Distributed content-addressed storage

The distributed content-addressed data storage layer is responsible for providing a very simple read/write storage interface: agents, voluntarily, elect to store data blobs, content-addressed by hash. Agents can ask other agents to retrieve data with a StorageRead call, providing the hash, and agents can ask other agents to store data with a StorageWrite call, providing the data as a binary blob, where the address at which to store the data is calculated with the standard hash. Upon retrieving data with a StorageRead call, agents can check that they received the correct data by checking that hash(data) is equal to the address they requested data for.

data StorageReadMessage
  = StorageReadMessage Hash
data StorageWriteMessage
  = StorageWriteMessage ByteString

 

Storage read and write requests are optionally signed - the signature is not required for data integrity, but it may be useful for anti-DoS and proof-of-retrievability.

For now, this layer does not deal with erasure coding, data storage incentives, or other sharding/scaling schemes.
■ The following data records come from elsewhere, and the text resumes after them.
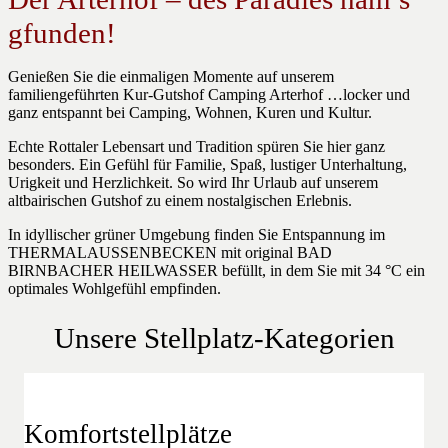
gfunden!
Genießen Sie die einmaligen Momente auf unserem
familiengeführten Kur-Gutshof Camping Arterhof …locker und
ganz entspannt bei Camping, Wohnen, Kuren und Kultur.
Echte Rottaler Lebensart und Tradition spüren Sie hier ganz
besonders. Ein Gefühl für Familie, Spaß, lustiger Unterhaltung,
Urigkeit und Herzlichkeit. So wird Ihr Urlaub auf unserem
altbairischen Gutshof zu einem nostalgischen Erlebnis.
In idyllischer grüner Umgebung finden Sie Entspannung im
THERMALAUSSENBECKEN mit original BAD
BIRNBACHER HEILWASSER befüllt, in dem Sie mit 34 °C ein
optimales Wohlgefühl empfinden.
Unsere Stellplatz-Kategorien
Komfortstellplätze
The entanglement graph information may be sufficient for highly entangled agents to safely store a certain amount of data for each other for free (and this is very efficient as compared to more complex schemes). Future versions of the storage layer can support erasure coding schemes "under the hood" of this basic interface, allow nodes to automatically store data for untrusted agents who pay them with some sufficiently valuable token, and perform more complex operations under the hood, but the basic interface from the perspective of other layers should be able to remain roughly consistent with this very simple model.
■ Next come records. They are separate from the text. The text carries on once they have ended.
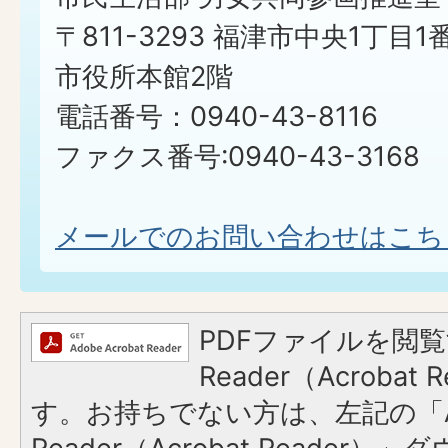
〒811-3293 福津市中央1丁目1
市役所本館2階
電話番号：0940-43-8116
ファクス番号:0940-43-3168
メールでのお問い合わせはこち
PDFファイルを閲覧
Reader（Acroba
す。お持ちでない方は、左記の「A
This data storage layer intentionally does not feature any sort of access control or privacy semantics - data which is expected to be kept private should be encrypted before it is stored on the storage layer, and we rely on the encryption to provide privacy to the appropriate parties. It may sometimes be helpful for data to be automatically deleted "by default" after awhile - this can be achieved in the incentive case by ceasing payment, and in the high-entanglement case by internally tracking which agent(s) requested data to be stored and deleting it at their request.

Storage is generally unordered and observations of storage operations performed are mostly not expected to be included in the physical DAG, although they can occaisionally be if certain nodes wish to track metadata.